取り組む課題:
a. 百貨店のB店長の話から、「で、家が近くて、しかも夕方か」から「ちなみにその日は「ドラゴンクエスト」の新作の発売日翌日。」までを、両端も含めて一字一句そのまま書き写すこと。
b. 百貨店のB店長の話で、刃物を洗うときはスポンジを刃元から刃先へ一方向に動かすよう勧めている。そうする理由を一〜三文で説明すること。
c. 百貨店のB店長の話は途中で終わっている。最後の文のあとから続きを書くこと。

++++ 文書の抜粋

第7話 百貨店のB店長① 「B店長怪我をする」
もう何年も前の話になるので、近況ノートとはいえないかもしれない。
当時は百貨店食料品売り場のイートイン・カウンターで働いていて、B店長が一緒だった。
ここはお客さんが座るカウンターがあって、そのすぐ内側が簡単な調理台で、その端っこが流し台。この流し台でB店長はよく洗い物をしていた。
本人は「あたしは洗い物が速いわ!」と自慢げだったのだが、彼女が洗ったあとの食器には、なにかしら付いている。葉っぱだとか、泡だとか。これ、必ずついていた。
で、お客さんのいない、暇な時間帯。ぼくが作業している横で、B店長が洗い物をしていた。洗いながら、ぼくにお喋りしてくる。きっと小学生のころから、授業中とかも隣の生徒にえんえんお喋りしていたにちがいない。
が、突然「あ、痛!」と叫んで、指をあげた。
どうやら包丁を洗っていて、切ってしまったらしい。
みなさん、刃物を洗う時は、スポンジをごしごし上下にしごかず、かならず刃元から刃先へ一方向へ動かして下さい。そうすると指から刃が逃げていって、絶対に指は切りません。
が、それ以前に、よそ見して隣の人に話しかけながら包丁を洗ってんじゃねえよ。
切ってしまったB店長の指はざっくり裂けていて、ぼくは一目で「ああ、これは縫わないとダメだろう」と思ったのだが、B店長は、
「だいじょうぶよ! こんなの輪ゴムで止めとけば、血は止まるから!」
ええー、ほんとかよー!と思ったが、おそらく包丁で指を切ることにかけては先輩であろうB店長の言葉を信じして、そのまま作業続行。
時刻は夕方。その売り場の必要人員は二人。その日は閉店までB店長とぼく二人なのだが、見ているとどうにもB店長、輪ゴムでしばってバンドエイド巻いた指が痛そうだ。
当たり前だが。
「モネちゃん、呼びますか?」
ぼくは聞いてみた。
モネちゃんは当時いたバイトで、専門学校生。すごくきっちり仕事のできる優秀な女の子だが、じつは腐女子で、けっこうトボケたところもあった。
で、家が近くて、しかも夕方から案外暇している。連絡すれば、来てくれるかもしれない。
余談であるが、モネちゃん、昔、朝思いっきり遅刻してきたことがある。普段は時間に正確なのに。
雲江「どうしたの? 寝坊?」
モネ「はい。すみません。ゲームやってて、夜遅くなっちゃって……」
ちなみにその日は「ドラゴンクエスト」の新作の発売日翌日。
雲江「え、なんのゲーム?」
すこし期待して聞いてみた。
モネ「『戦国バサラ』ってゲームで」
雲江「そっちかーい!」
『戦国バサラ』とは、イケメンの戦国武将がわちゃわちゃするゲームである。
で、B店長の怪我の様子がずいぶん悪そうなので、このモネちゃんを呼んだらと提案してみたら、B店長、速攻電話かけていた。平静を装っていたが、結構痛かったみたいだ。
そして受話器に。

++++++++
++++ 項目の抜粋

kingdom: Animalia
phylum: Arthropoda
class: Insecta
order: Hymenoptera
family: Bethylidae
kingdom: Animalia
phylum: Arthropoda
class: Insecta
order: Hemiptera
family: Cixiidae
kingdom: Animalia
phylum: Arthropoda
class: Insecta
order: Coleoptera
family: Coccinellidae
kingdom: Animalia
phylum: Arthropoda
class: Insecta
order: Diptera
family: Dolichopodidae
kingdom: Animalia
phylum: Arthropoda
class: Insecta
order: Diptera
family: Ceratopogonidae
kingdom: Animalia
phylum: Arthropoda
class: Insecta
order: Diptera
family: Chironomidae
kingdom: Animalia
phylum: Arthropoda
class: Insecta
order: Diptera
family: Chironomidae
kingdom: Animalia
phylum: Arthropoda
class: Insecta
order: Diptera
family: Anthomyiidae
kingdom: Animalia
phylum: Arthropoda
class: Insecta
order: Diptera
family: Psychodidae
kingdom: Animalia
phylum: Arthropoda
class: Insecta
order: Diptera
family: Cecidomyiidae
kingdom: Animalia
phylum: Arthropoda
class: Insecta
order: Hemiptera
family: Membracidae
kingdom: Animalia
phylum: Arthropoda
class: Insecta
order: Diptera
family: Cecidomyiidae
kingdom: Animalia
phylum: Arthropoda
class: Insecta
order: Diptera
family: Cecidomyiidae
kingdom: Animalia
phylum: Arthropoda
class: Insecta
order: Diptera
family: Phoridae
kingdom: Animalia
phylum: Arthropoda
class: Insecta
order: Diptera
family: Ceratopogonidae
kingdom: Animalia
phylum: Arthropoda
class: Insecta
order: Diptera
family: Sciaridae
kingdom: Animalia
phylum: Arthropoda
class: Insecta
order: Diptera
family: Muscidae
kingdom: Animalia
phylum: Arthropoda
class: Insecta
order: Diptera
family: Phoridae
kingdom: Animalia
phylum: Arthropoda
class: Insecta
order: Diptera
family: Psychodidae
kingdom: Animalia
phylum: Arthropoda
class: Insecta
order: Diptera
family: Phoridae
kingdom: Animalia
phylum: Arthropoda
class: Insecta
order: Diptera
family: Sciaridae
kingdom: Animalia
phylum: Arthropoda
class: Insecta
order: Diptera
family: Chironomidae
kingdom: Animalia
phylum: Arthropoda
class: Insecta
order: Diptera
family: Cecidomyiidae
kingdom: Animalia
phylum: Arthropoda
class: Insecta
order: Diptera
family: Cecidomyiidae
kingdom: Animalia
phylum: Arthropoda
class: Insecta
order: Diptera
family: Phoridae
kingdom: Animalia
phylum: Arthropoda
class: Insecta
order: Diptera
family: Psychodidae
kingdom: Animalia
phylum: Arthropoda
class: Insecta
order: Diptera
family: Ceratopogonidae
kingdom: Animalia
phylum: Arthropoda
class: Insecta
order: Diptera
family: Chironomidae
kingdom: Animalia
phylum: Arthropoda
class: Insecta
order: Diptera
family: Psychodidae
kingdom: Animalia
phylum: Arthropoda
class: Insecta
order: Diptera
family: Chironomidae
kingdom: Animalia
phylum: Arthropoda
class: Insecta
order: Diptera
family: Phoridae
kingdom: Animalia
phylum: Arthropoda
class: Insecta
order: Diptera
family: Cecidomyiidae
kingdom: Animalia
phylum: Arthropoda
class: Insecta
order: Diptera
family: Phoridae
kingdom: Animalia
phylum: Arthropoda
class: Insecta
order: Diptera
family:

++++++++

課題の解答:
a.
で、家が近くて、しかも夕方から案外暇している。連絡すれば、来てくれるかもしれない。
余談であるが、モネちゃん、昔、朝思いっきり遅刻してきたことがある。普段は時間に正確なのに。
雲江「どうしたの? 寝坊?」
モネ「はい。すみません。ゲームやってて、夜遅くなっちゃって……」
ちなみにその日は「ドラゴンクエスト」の新作の発売日翌日。

b. スポンジをそのように動かすと、刃が指から逃げていくからである。そのため、指を切ることは絶対にないとされている。

c.
B店長「ねえねえモネちゃん、急なんだけどさ、これから来られる? え? ダルメシアン!?」
「ダルメシアン!?」のところで、大声あげていた。
あとで聞いたら、モネちゃん、行けるけど、靴がダルメシアン柄だけど大丈夫か?という答えだったらしい。
靴なんてこの際なんでもいいから、来てもらった。
で、まあ、モネちゃんに来てもらって店は安泰。で、B店長は病院に行くことに。
そして事情を百貨店の社員さんのチャップリンに話す。
チャップリンは、男性の社員さんなんだが、歩き方がだらしないので、B店長がさんざんバカにしてチャップリンと呼んでいるのだが、このときはチャップリンにかなりお世話になった。
で、チャップリンに来てもらって、病院に電話して、これから行ってもいいか確認すると、こういう答え。
「どうぞ来院してください。ただし、一応の応急処置はそちらでしていただいて、決して輪ゴムなんかで縛って来ないように」
……見透かされている。
で、救護室でチャップリンに傷口消毒してもらって、簡単に包帯巻いてもらって、その状態で売り場にもどってきた。
チャップリン「じゃあ、タクシーで行ってきてください。ひとりで大丈夫ですね。一応〇〇病院に診察の予約しておきましたから」
いちばん近い救急外来がある大きな病院を教えてくれた。有名なところである。
が、B店長、異を唱える。
B店長「あそこはいやよ! 以前診てもらって、治療費踏み倒しているから、行きたくないわ!」
こんのババア! この期に及んで何ほざいてやがんだ! わがまま言わずに行け! そして踏み倒した治療費、ちゃんと払ってこい!
とぼくは心の中で叫びましたが、優しいチャップリンが別の病院を探してくれて、そっちに行きました。
四針縫ったそうです。
そして、相変わらずチャップリンのことをチャップリンと呼び続けてしました。
基本、反省しない人だよな、B店長。